**TEXT BLOCK**
::::

The two errant councilmen had to be shown the error of their ways. A former head of Mr. Enright’s union proposed figurative castration for Mr. McNamara, while a Teamsters official blasted his display of independence as “ego-driven” and “self-serving.”

After an inquisition by the county party, Mr. McNamara relinquished the council presidency, but not without a final act of defiance. He and Mr. Craig backed the candidacy of Councilman Adam Martinez, who publicly said that Mr. McNamara “had done nothing to deserve” being forced out.

Other council Democrats backed Paula Hicks-Hudson for president, amid talk of stripping Republican council members of their committee chairmanships. After five inconclusive votes last week, council members finally elected Ms. Hicks-Hudson this week.

Now it appears that Mr. McNamara and Mr. Craig are again counted among the Democratic faithful. They swore allegiance to all Democratic and union-approved candidates, starting with Ms. Hicks-Hudson. But Mr. McNamara lost positions of power within the party, perhaps as a lesson to others who might follow his apostasy.

::::

**DATA SHOWN**
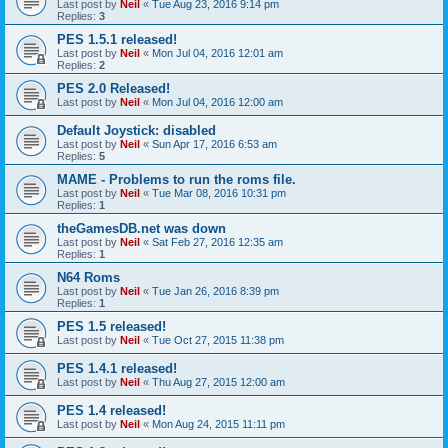
Last post by
Neil
«
Tue Aug 23, 2016 9:14 pm
Replies:
3
PES 1.5.1 released!
Last post by
Neil
«
Mon Jul 04, 2016 12:01 am
Replies:
2
PES 2.0 Released!
Last post by
Neil
«
Mon Jul 04, 2016 12:00 am
Default Joystick: disabled
Last post by
Neil
«
Sun Apr 17, 2016 6:53 am
Replies:
5
MAME - Problems to run the roms file.
Last post by
Neil
«
Tue Mar 08, 2016 10:31 pm
Replies:
1
theGamesDB.net was down
Last post by
Neil
«
Sat Feb 27, 2016 12:35 am
Replies:
1
N64 Roms
Last post by
Neil
«
Tue Jan 26, 2016 8:39 pm
Replies:
1
PES 1.5 released!
Last post by
Neil
«
Tue Oct 27, 2015 11:38 pm
PES 1.4.1 released!
Last post by
Neil
«
Thu Aug 27, 2015 12:00 am
PES 1.4 released!
Last post by
Neil
«
Mon Aug 24, 2015 11:11 pm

::::

**REQUIRED ACTION A**
Using the text on the council presidency, write out the portion that begins with "The two errant" and ends after "Hicks-Hudson this week.", substituting "inquiry" for "inquisition".
**REQUIRED ACTION B**
Reproduce the lines of the records verbatim from the start of the records through the line containing "Sun Apr 17, 2016 6:53 am", omitting the pictures.

**RESULT A**
The two errant councilmen had to be shown the error of their ways. A former head of Mr. Enright’s union proposed figurative castration for Mr. McNamara, while a Teamsters official blasted his display of independence as “ego-driven” and “self-serving.”

After an inquiry by the county party, Mr. McNamara relinquished the council presidency, but not without a final act of defiance. He and Mr. Craig backed the candidacy of Councilman Adam Martinez, who publicly said that Mr. McNamara “had done nothing to deserve” being forced out.

Other council Democrats backed Paula Hicks-Hudson for president, amid talk of stripping Republican council members of their committee chairmanships. After five inconclusive votes last week, council members finally elected Ms. Hicks-Hudson this week.

**RESULT B**
Last post by
Neil
«
Tue Aug 23, 2016 9:14 pm
Replies:
3
PES 1.5.1 released!
Last post by
Neil
«
Mon Jul 04, 2016 12:01 am
Replies:
2
PES 2.0 Released!
Last post by
Neil
«
Mon Jul 04, 2016 12:00 am
Default Joystick: disabled
Last post by
Neil
«
Sun Apr 17, 2016 6:53 am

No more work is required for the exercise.